[OBJECTIVE]: Extract every line in the entries below, from kingdom down to common name, and copy each one word for word.
----
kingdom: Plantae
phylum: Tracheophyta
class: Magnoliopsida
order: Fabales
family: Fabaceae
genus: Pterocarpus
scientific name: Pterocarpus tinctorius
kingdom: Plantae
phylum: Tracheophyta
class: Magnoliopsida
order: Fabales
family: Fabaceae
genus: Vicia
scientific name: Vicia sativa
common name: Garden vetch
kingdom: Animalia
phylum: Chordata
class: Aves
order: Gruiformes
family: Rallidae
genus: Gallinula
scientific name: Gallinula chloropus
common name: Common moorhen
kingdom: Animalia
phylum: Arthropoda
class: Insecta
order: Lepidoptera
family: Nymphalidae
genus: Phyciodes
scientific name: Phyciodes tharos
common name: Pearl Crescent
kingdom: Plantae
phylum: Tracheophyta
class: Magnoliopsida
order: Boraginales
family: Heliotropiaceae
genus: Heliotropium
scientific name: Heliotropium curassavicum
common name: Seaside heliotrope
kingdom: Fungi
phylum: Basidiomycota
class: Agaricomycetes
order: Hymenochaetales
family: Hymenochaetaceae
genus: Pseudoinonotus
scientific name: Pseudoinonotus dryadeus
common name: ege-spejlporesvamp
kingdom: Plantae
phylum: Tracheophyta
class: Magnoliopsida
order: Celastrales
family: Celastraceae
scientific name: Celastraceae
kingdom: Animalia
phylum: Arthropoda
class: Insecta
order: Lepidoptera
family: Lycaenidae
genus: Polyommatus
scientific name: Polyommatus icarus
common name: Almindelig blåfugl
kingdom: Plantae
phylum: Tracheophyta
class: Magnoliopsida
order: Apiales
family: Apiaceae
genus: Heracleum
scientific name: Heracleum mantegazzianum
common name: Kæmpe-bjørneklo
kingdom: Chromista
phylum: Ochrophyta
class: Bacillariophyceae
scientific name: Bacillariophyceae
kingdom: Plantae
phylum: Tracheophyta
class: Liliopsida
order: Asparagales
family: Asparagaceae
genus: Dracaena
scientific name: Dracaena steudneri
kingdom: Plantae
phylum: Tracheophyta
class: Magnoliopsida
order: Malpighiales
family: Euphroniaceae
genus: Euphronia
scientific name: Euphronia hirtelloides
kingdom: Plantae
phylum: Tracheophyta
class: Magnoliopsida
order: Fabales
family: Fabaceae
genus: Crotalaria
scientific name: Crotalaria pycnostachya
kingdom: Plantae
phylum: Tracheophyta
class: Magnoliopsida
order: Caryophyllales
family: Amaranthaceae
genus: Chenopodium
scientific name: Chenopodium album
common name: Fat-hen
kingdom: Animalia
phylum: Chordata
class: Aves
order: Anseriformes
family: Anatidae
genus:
----
[CORRECT ANSWER]:
kingdom: Plantae
phylum: Tracheophyta
class: Magnoliopsida
order: Fabales
family: Fabaceae
genus: Pterocarpus
scientific name: Pterocarpus tinctorius
kingdom: Plantae
phylum: Tracheophyta
class: Magnoliopsida
order: Fabales
family: Fabaceae
genus: Vicia
scientific name: Vicia sativa
common name: Garden vetch
kingdom: Animalia
phylum: Chordata
class: Aves
order: Gruiformes
family: Rallidae
genus: Gallinula
scientific name: Gallinula chloropus
common name: Common moorhen
kingdom: Animalia
phylum: Arthropoda
class: Insecta
order: Lepidoptera
family: Nymphalidae
genus: Phyciodes
scientific name: Phyciodes tharos
common name: Pearl Crescent
kingdom: Plantae
phylum: Tracheophyta
class: Magnoliopsida
order: Boraginales
family: Heliotropiaceae
genus: Heliotropium
scientific name: Heliotropium curassavicum
common name: Seaside heliotrope
kingdom: Fungi
phylum: Basidiomycota
class: Agaricomycetes
order: Hymenochaetales
family: Hymenochaetaceae
genus: Pseudoinonotus
scientific name: Pseudoinonotus dryadeus
common name: ege-spejlporesvamp
kingdom: Plantae
phylum: Tracheophyta
class: Magnoliopsida
order: Celastrales
family: Celastraceae
scientific name: Celastraceae
kingdom: Animalia
phylum: Arthropoda
class: Insecta
order: Lepidoptera
family: Lycaenidae
genus: Polyommatus
scientific name: Polyommatus icarus
common name: Almindelig blåfugl
kingdom: Plantae
phylum: Tracheophyta
class: Magnoliopsida
order: Apiales
family: Apiaceae
genus: Heracleum
scientific name: Heracleum mantegazzianum
common name: Kæmpe-bjørneklo
kingdom: Chromista
phylum: Ochrophyta
class: Bacillariophyceae
scientific name: Bacillariophyceae
kingdom: Plantae
phylum: Tracheophyta
class: Liliopsida
order: Asparagales
family: Asparagaceae
genus: Dracaena
scientific name: Dracaena steudneri
kingdom: Plantae
phylum: Tracheophyta
class: Magnoliopsida
order: Malpighiales
family: Euphroniaceae
genus: Euphronia
scientific name: Euphronia hirtelloides
kingdom: Plantae
phylum: Tracheophyta
class: Magnoliopsida
order: Fabales
family: Fabaceae
genus: Crotalaria
scientific name: Crotalaria pycnostachya
kingdom: Plantae
phylum: Tracheophyta
class: Magnoliopsida
order: Caryophyllales
family: Amaranthaceae
genus: Chenopodium
scientific name: Chenopodium album
common name: Fat-hen
kingdom: Animalia
phylum: Chordata
class: Aves
order: Anseriformes
family: Anatidae
genus:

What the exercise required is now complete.